The meeting itself was not framed as a formal policy negotiation. Still, the subjects discussed reveal where regulators and testing laboratories increasingly expect pressure points to emerge.
Popov indicated that GLI showed particular interest in how Bulgarian authorities are approaching gambling products that incorporate artificial intelligence elements. Conversations also moved into virtual sports and esports betting, two categories that continue to expand faster than many regulatory systems were originally designed to handle.
The NRA appears to be using the discussions as part technical exchange, part relationship-building exercise. Popov described the talks as constructive and centered on establishing clearer interaction between the regulator and GLI regarding software and gaming equipment submitted for approval by licensed operators.
AI, Virtual Sports and the Next Regulatory Test
That matters because GLI sits in a highly influential position inside the global gambling ecosystem. The company certifies gaming systems, software, and equipment across dozens of jurisdictions, meaning its conversations with regulators often shape how technical standards evolve long before formal legislation catches up.
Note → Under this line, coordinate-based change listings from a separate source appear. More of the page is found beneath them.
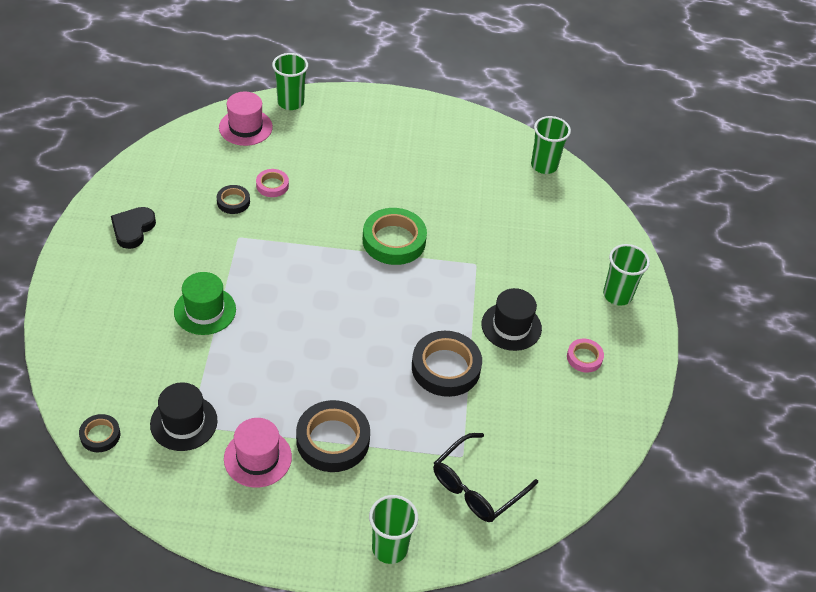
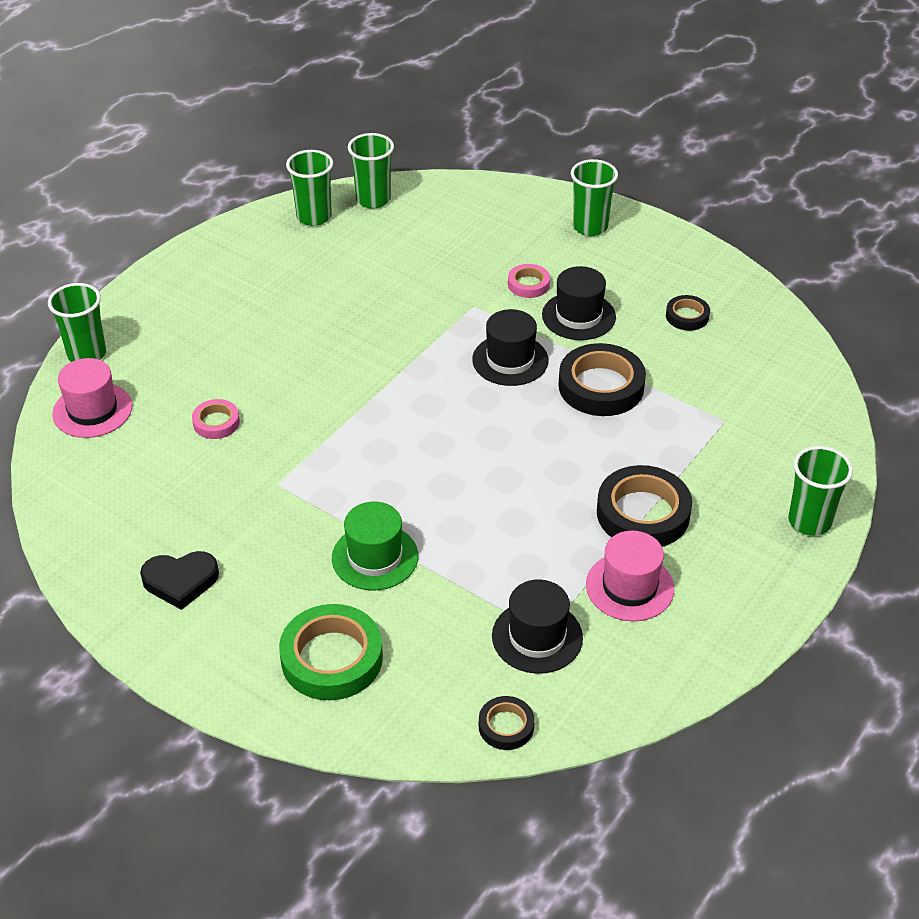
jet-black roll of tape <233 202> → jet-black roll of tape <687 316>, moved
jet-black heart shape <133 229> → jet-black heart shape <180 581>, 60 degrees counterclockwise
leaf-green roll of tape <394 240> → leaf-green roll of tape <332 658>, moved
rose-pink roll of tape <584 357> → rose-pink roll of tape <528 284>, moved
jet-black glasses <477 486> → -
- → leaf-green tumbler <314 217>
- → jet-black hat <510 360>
Zavarise later characterized the Sofia discussions as focused on making regulation more practical and future-ready, particularly as gambling technology changes at a pace many governments struggle to match. The emphasis from GLI’s side appears to be on maintaining ongoing dialogue rather than relying solely on static compliance frameworks.
Bulgaria is entering that conversation during a politically unsettled period.
The country recently emerged from another snap election cycle, producing a strong victory for the center-left coalition linked to President and Prime Minister Rumen Radev. Across Eastern Europe, gambling regulation has increasingly become entangled with populist politics, tax debates, and public pressure campaigns around addiction and consumer protection.
Industry groups in Bulgaria are already preparing for possible legislative initiatives from the incoming administration.
Milen Totev, chairman of the Association of Organisers of Gambling Games and Activities in Bulgaria, has argued that major policy changes should involve consultation between operators, regulators, and technical experts rather than being pushed through politically. The association’s position reflects a recurring concern inside regulated gambling markets: governments often seek tighter controls while simultaneously relying on gambling tax revenues as a stable source of income.
That tension becomes sharper when regulators begin confronting newer betting formats.
Virtual sports products, for example, can blur distinctions between traditional sports wagering and automated gaming systems. AI-enhanced products raise another layer of uncertainty, particularly around personalization, player behavior analysis, and automated game mechanics. In many jurisdictions, regulators are still trying to determine whether existing licensing structures adequately cover those technologies or whether entirely new rulebooks will eventually be needed.
For now, the Sofia meeting appears less about immediate rule changes and more about opening a direct line between Bulgaria’s regulator and one of the gambling industry’s most influential technical certification firms. But the choice of topics suggests the next phase of gambling oversight in Europe may be shaped as much by software architecture and machine-learning systems as by traditional betting law.